— What is required —
Write out the line with "5 Ways to Make Money on YouTube with a Small" and each line after it to the end of the material, exactly as they appear and with nothing else.

— Supplied entries —
###

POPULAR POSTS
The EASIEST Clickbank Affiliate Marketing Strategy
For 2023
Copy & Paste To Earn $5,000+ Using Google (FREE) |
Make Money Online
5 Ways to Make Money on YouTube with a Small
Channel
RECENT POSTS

###

— Task result —
5 Ways to Make Money on YouTube with a Small
Channel
RECENT POSTS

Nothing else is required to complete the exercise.